> **PROBLEMAS E TAREFAS**:
- a) No excerto sobre a semelhança entre marcas, de que tipo é a marca registada da Recorrente com o n.º 252028?
- b) Prossiga o excerto sobre a semelhança entre marcas a partir da última frase apresentada.

> **EXCERTO DA PÁGINA**:

5. Da semelhança gráfica, figurativa, fonética ou outra, do logótipo posterior com a marca e logótipo anteriormente registados, que induza facilmente em erro ou confusão o consumidor, não podendo este distinguir aquele de cada um destes senão depois de exame atento ou confronto, ou que crie um risco de associação.

Trata-se, a marca registada da Recorrente, n.º 252028, de uma marca nominativa.
Sendo, de qualquer modo, que quanto aos diversos tipos de marcas há um conjunto de critérios de apreciação comuns, da dita “semelhança”.
Tendo sempre em atenção, porém, que como adverte Ferrer Correia,[9] “o consumidor (…) não tem à vista (em regra) as duas marcas para fazer delas um exame comparativo.”.
Por isso existindo “a imitação de uma marca por outra (…) quando, postas em confronto, elas se confundam (…) existirá ainda, convém sublinhá-lo, quando, tendo-se à vista apenas a marca a constituir, se deva concluir que ela é susceptível de ser tomada por outra de que se tenha conhecimento. Este processo de aferição da novidade é o que melhor tutela o interesse que a lei visa proteger – o interesse em que se não confundam, através da marca, mercadorias idênticas ou afins pertencentes a empresários diversos”.
Na expressão de Carlos Olavo,[10] “a comparação que define a semelhança verifica-se entre um sinal e a memória que se possa ter do outro.”.

> **MATERIAL FORNECIDO**:
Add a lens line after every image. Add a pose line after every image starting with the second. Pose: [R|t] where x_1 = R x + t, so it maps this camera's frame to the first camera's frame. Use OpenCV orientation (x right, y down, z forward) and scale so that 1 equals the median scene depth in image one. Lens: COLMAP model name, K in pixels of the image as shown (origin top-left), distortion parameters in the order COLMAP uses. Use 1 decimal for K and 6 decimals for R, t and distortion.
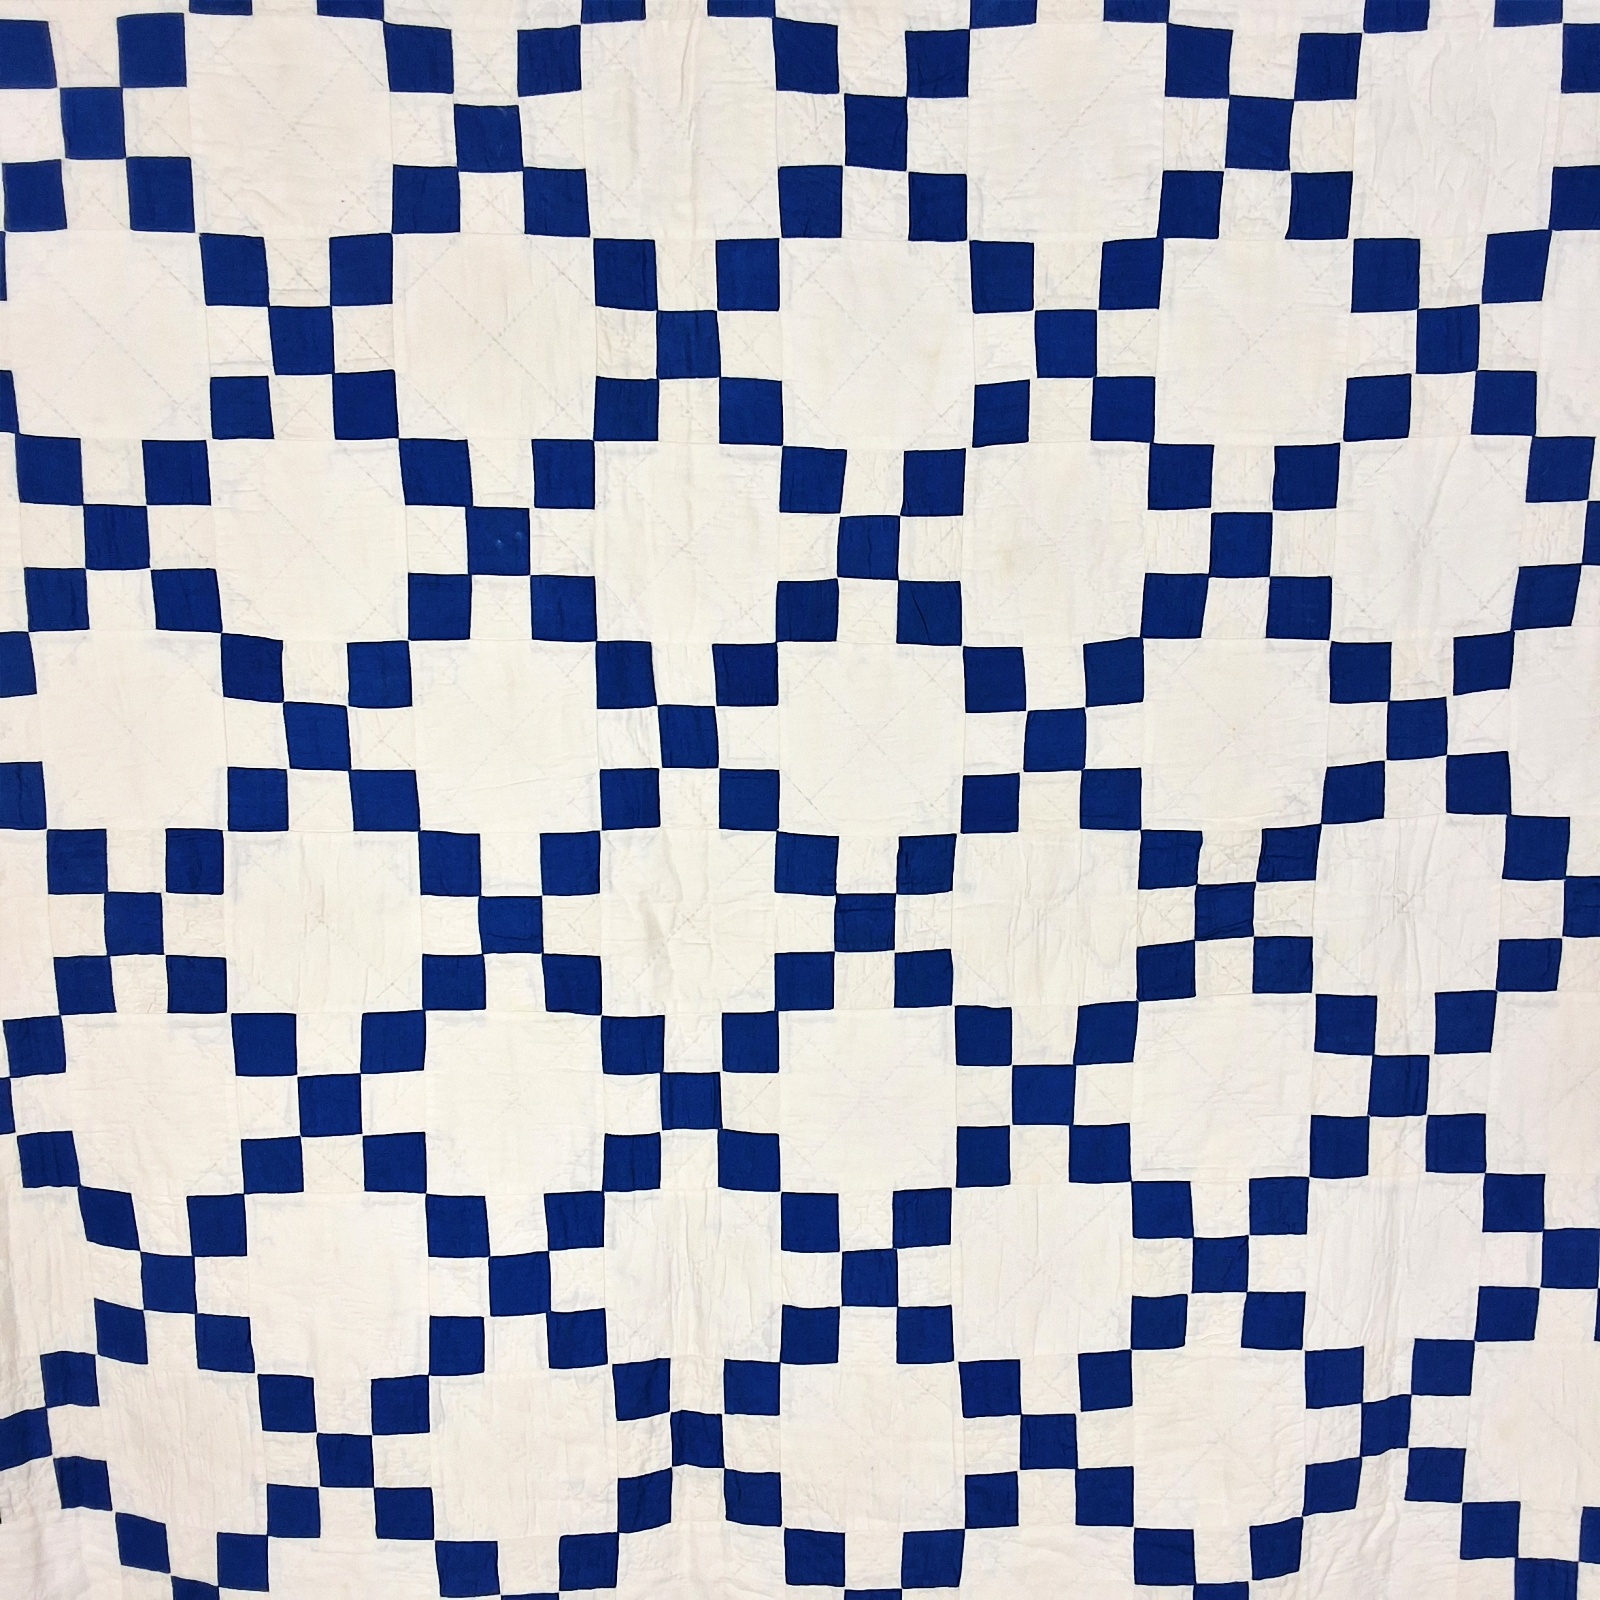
lens RADIAL K [[1762.2, 0, 811.2], [0, 1762.2, 800.8], [0, 0, 1]] dist [0.074431, 0.000000]
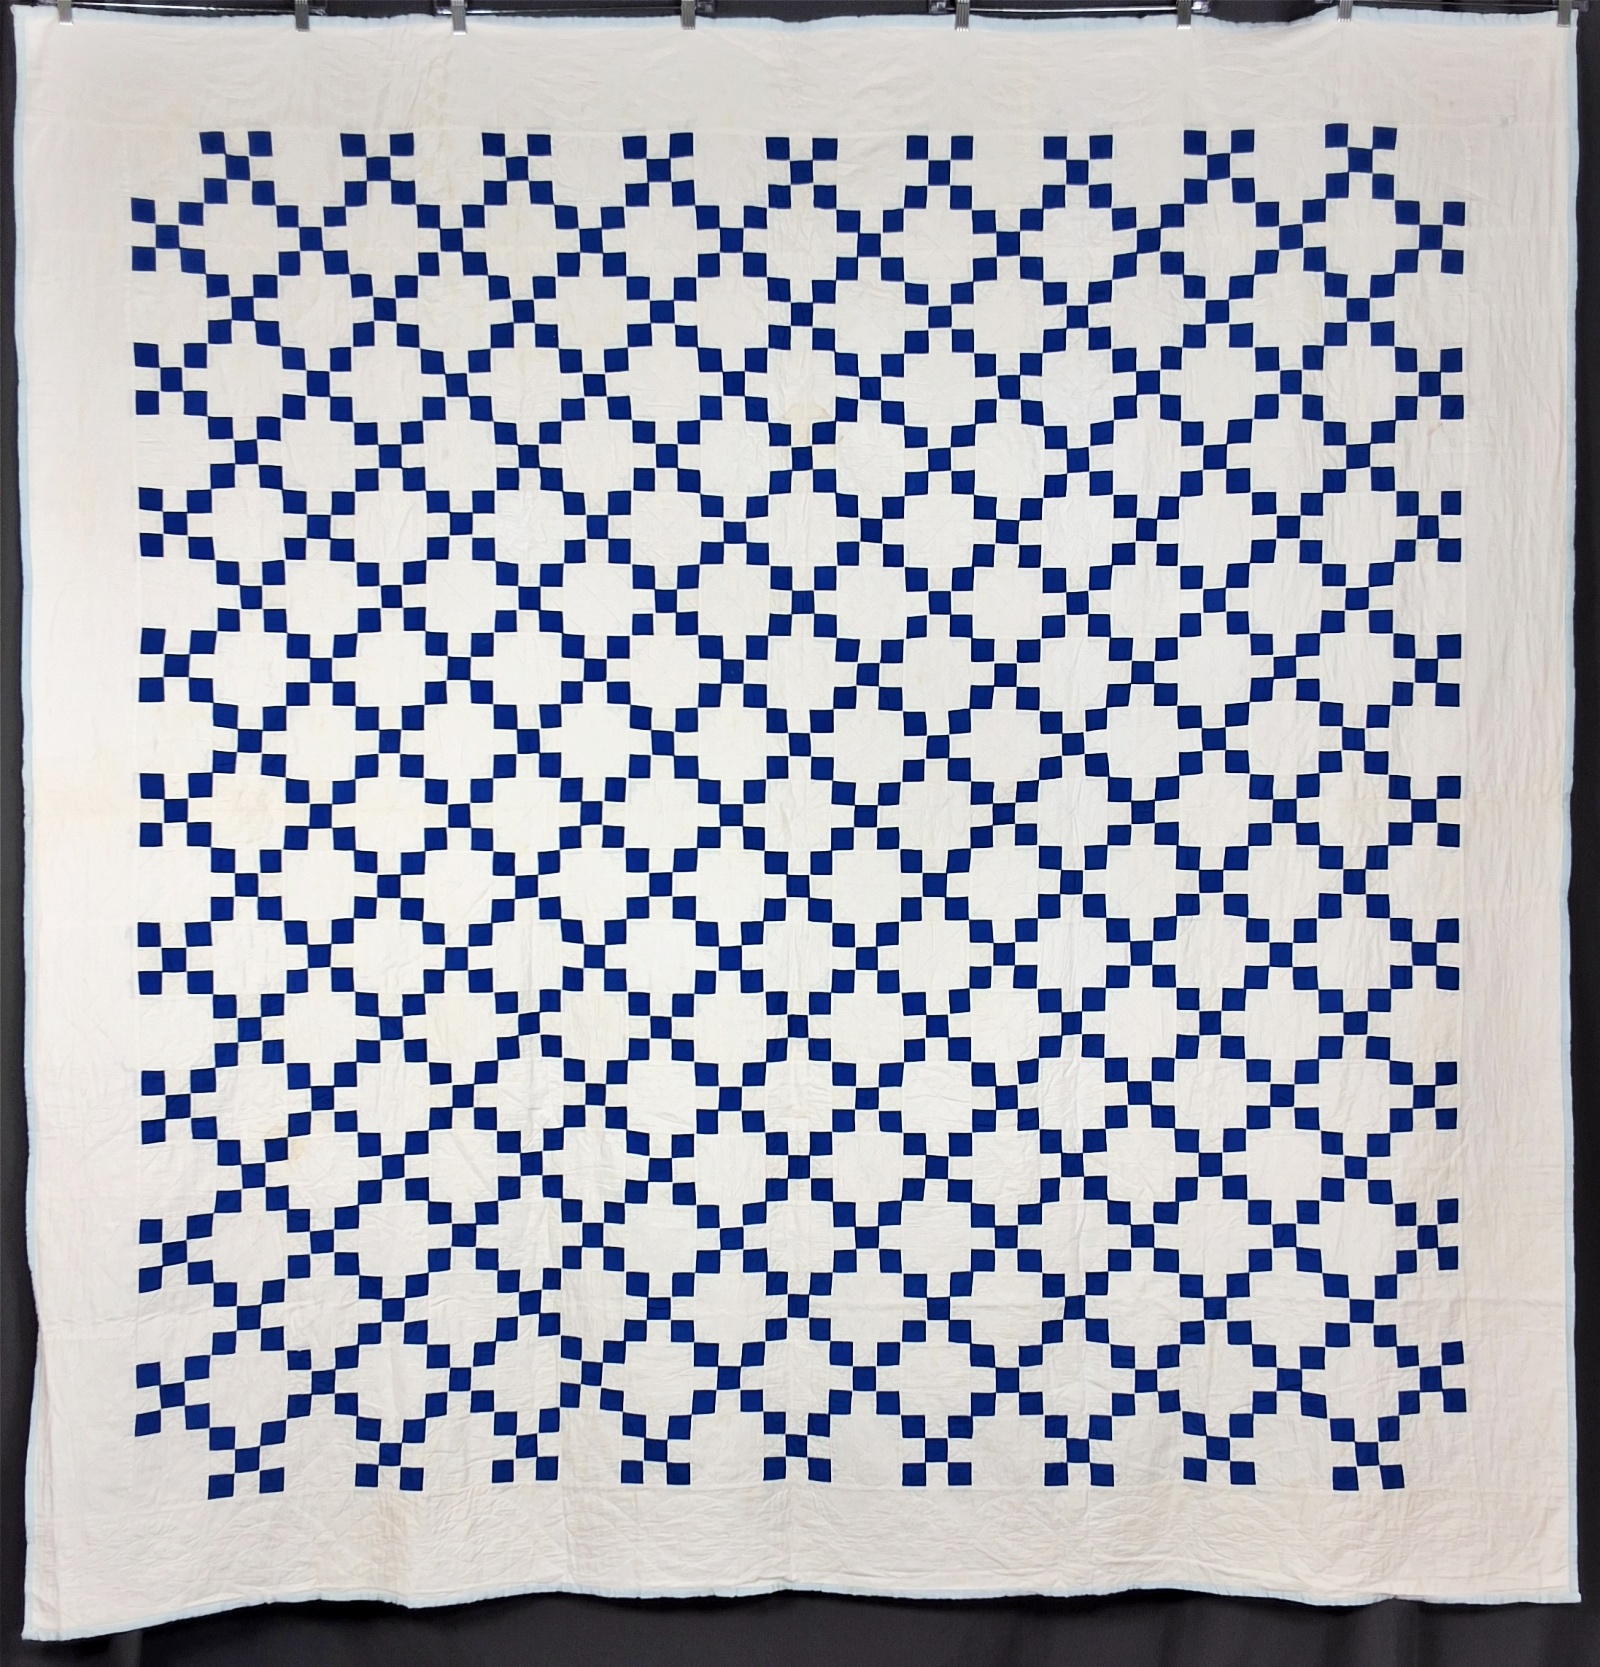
lens RADIAL K [[1589.0, 0, 795.9], [0, 1589.0, 833.7], [0, 0, 1]] dist [0.016664, 0.000000]
pose [[0.999125, 0.010442, -0.040502, 0.022687], [-0.016800, 0.986978, -0.159978, 0.476388], [0.038304, 0.160518, 0.986289, -1.335012]]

> **RESULTADOS DAS TAREFAS**:
- a) É uma marca nominativa.

- b)
O que nos conduz ao primeiro dos aludidos critérios de apreciação comuns, qual seja o de que “A imitação deve ser apreciada pela semelhança que resulta do conjunto dos elementos que constituem as marcas em cotejo, e não pelas diferenças que poderiam oferecer os diversos pormenores considerados isolados e separadamente”.[11]
 “Por isso, é por intuição sintética e não por dissecação analítica que deve proceder-se à comparação das marcas”[12]…salvo caso de “justificada necessidade”.[13]

Veja-se, na jurisprudência, e neste sentido, o Acórdão do Supremo Tribunal de Justiça de 11-03-1999,[14] em cujo sumário ler-se pode: “I - É ao aspecto geral das marcas que se deve atender para se aferir do carácter distintivo ou de semelhança entre elas; ou seja, é o conjunto da "imagem" que nos há-de transmitir a impressão de semelhança ou diferença entre as marcas em comparação. II - Há que ter em conta o consumidor médio dos produtos em causa, distraído mas interessado nesses produtos.” (o sublinhado é nosso).

Por outro lado, deverão irrelevar, no conjunto da apreciação das marcas, as suas componentes genérica ou descritiva.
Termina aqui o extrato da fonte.